It’s often a challenge for grant managers, administrators, and other staff at the department level to maintain adequate control of account and project expenditures, account tracking, and other financial record-keeping.  Many of the issues that department managers face are because the central accounting system only has a limited ability to track detailed department-level records specific to grant administration.

For example, I’ve talked with research department administrators who can’t get records from the centralized accounting office to accurately track the department’s revolving funds, clinical income funds, and other revenue streams. These reports are critical for departmental budgeting, as well as for tracking encumbrance, expenditure, and balance information.

For many organizations, it might be time to consider implementing a shadow accounting system.

What is a shadow accounting system?

The term “shadow accounting system” refers to a set of records maintained at a local or departmental level–independent of the centralized “system of record” maintained by the larger institution. Sounds vaguely mysterious, right?

Even before automated grant management systems, shadow accounting systems have existed, certainly at research labs. For example, in previous decades, it was common for some research lab staffers to track account balances by hand in their lab books.

When implemented carefully, shadow accounting systems are an option for many small departments within larger institutes, or research labs at colleges, universities, and research hospitals.

Closing the gap

It is a given that a central accounting system emphasizes institutional accounting. It’s the big picture of accounting, the view at 10,000 feet, focusing on the forest and not the trees.

But sometimes you need to focus on the trees. Most centralized accounting systems simply don’t provide everything needed to adequately run a research lab or department. Nor do they provide the flexibility to produce detailed and specific reports. They were designed to handle things like payroll and taxes, not the details of research grants. (In fact, relying on accounting software to manage awards is risky and can put you in danger of noncompliance. Learn more in this free whitepaper.)

So the process of developing a shadow accounting system has evolved to close the reporting and accounting gap.

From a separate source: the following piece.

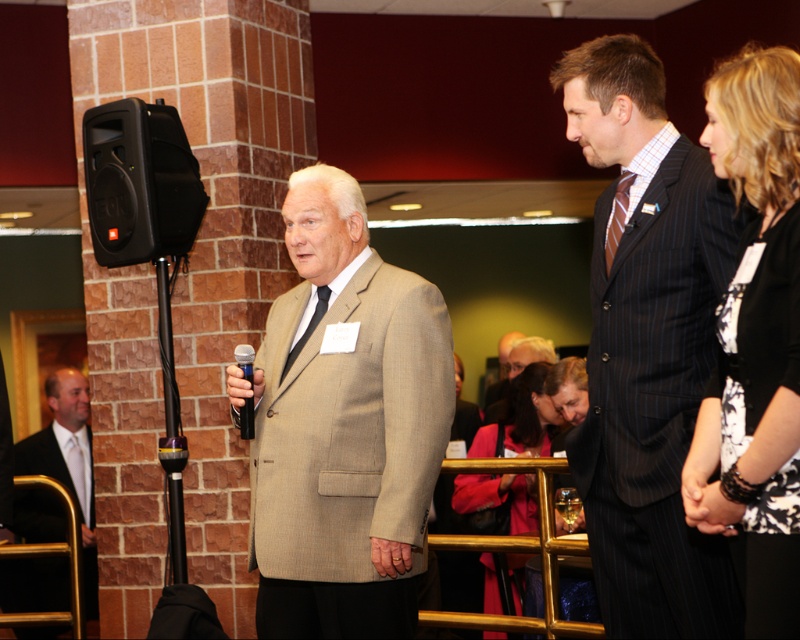
You are an event organizer who needs to ensure that the striped silk tie at center and the black plastic microphone at center are visible to the audience. Since the microphone is crucial for the speaker, should you adjust their positions to make sure the microphone is more prominent?

The striped silk tie at center is wider than the black plastic microphone at center, so the microphone might already be sufficiently visible. No adjustment is needed unless other factors interfere.

You are a photographer at the event, and you need to capture a group photo of the dark pinstripe suit at center and the matte pink coat at center. Your camera can focus on subjects within 8 feet. Will both subjects be in focus?

The distance between the dark pinstripe suit at center and the matte pink coat at center is 8.15 feet, which exceeds the camera focus range of 8 feet. Therefore, both subjects cannot be in focus simultaneously.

When to implement a shadow system

In general, it makes sense to consider a shadow accounting systems when:

  • The institution’s central accounting system can’t provide enough detailed information.
  • Departmental information is not readily available in a usable form, or information must be manually assembled or organized.
  • There is too much lag time between incurring an obligation and it being posted to the central records.
  • There are tangible resource savings to be gained, especially in the area of improved decision-making and removing manual bottlenecks.

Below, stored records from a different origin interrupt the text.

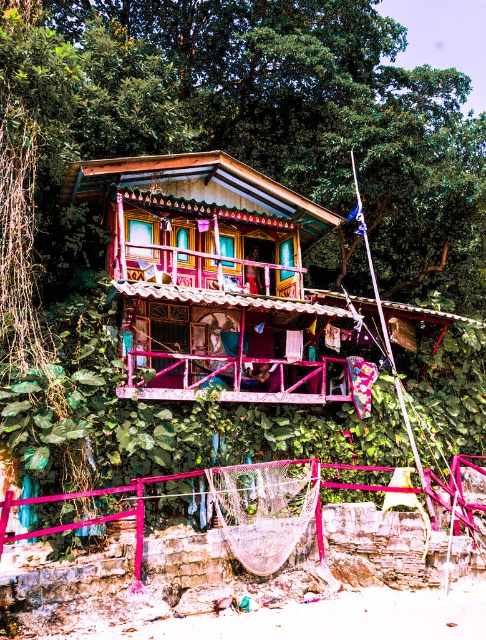
Question: Can you confirm if green leafy tree at upper center is positioned above pink painted wood balcony at center?

Choices:
 (A) no
 (B) yes

Answer: (B)

Question: Is green leafy tree at upper center to the left of multicolored painted hut at center from the viewer's perspective?

Choices:
 (A) yes
 (B) no

Answer: (B)

Question: Considering the real-world distances, which object is closest to the pink metal/rail at center?

Choices:
 (A) pink painted wood balcony at center
 (B) multicolored painted hut at center
 (C) green leafy tree at upper center

Answer: (A)

Question: Can you confirm if green leafy tree at upper center is thinner than pink painted wood balcony at center?

Choices:
 (A) yes
 (B) no

Answer: (B)

Question: Which is nearer to the green leafy tree at upper center?

Choices:
 (A) pink painted wood balcony at center
 (B) multicolored painted hut at center
 (C) pink metal/rail at center

Answer: (A)

Question: Which of these objects is positioned closest to the pink metal/rail at center?

Choices:
 (A) pink painted wood balcony at center
 (B) multicolored painted hut at center

Answer: (A)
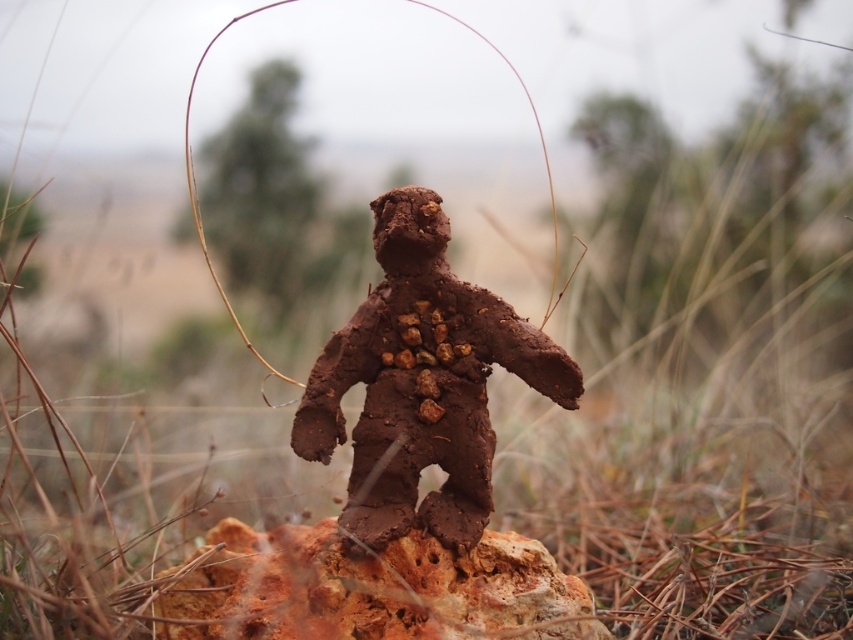
Does point (515, 352) come in front of point (264, 584)?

A department is wise to implement a shadow accounting system that was developed by someone experienced and who’s gotten significant input from departmental management. That way, the system is better able to deliver customized and detailed reports that serve departmental needs, rather than general reports that aren’t as useful.

Shadow accounting systems in action

Many organizations have turned to research administration software.  The solution benefits many small departments, centers, institutes, and research labs at colleges, universities, and research hospitals.

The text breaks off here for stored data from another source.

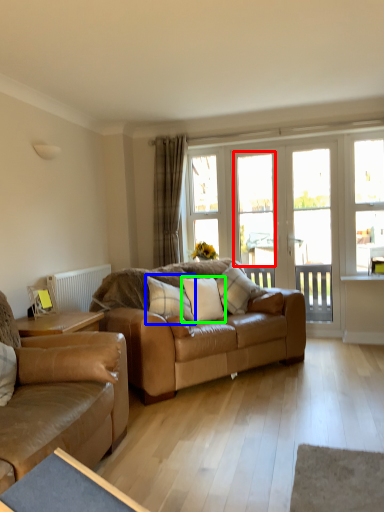
Question: Which is farther away from window (highlighted by a red box)? pillow (highlighted by a blue box) or pillow (highlighted by a green box)?

Choices:
 (A) pillow
 (B) pillow

Answer: (A)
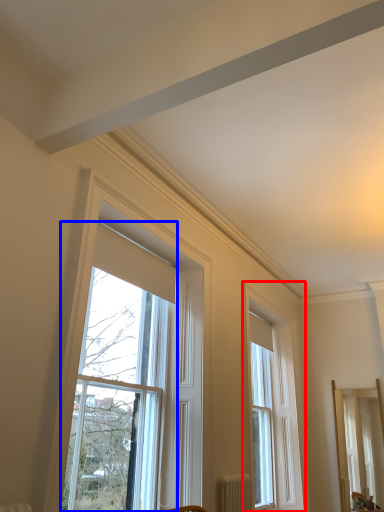
Question: Which object appears closest to the camera in this image, window (highlighted by a red box) or window (highlighted by a blue box)?

Choices:
 (A) window
 (B) window

Answer: (B)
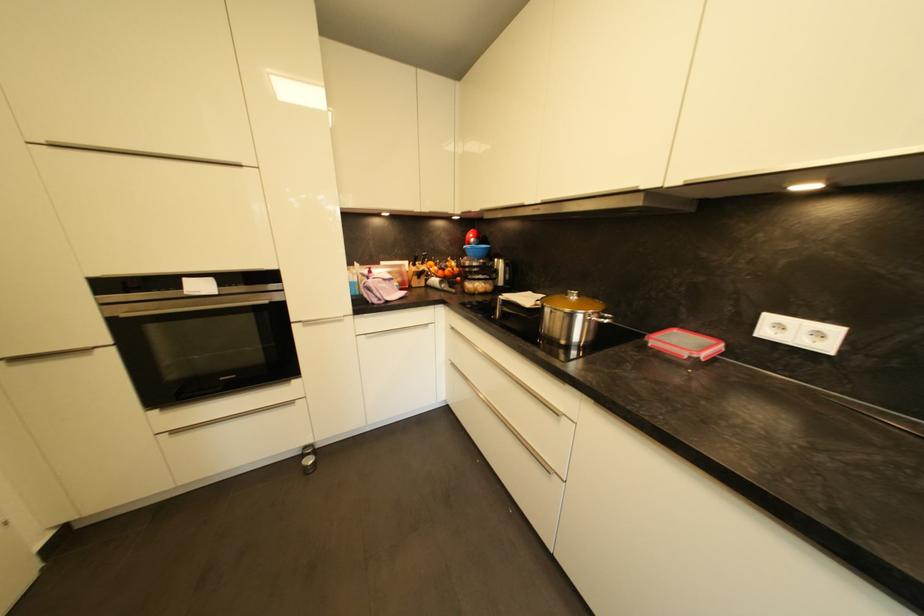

These departments use the solution as a financial accounting and a departmental management system. Emphasis is placed on maintaining up-to-date information and generating reports not provided by the centralized system used by general administration.

Departments can track university-defined accounts (funds) and user-defined cost centers for managing special commitments (such as faculty startup funds or internally sponsored research) within a department.

One department accountant told us, “My job is a lot easier. It’s great to use a program that’s designed for universities, rather than trying to adapt to a cumbersome corporate accounting program.”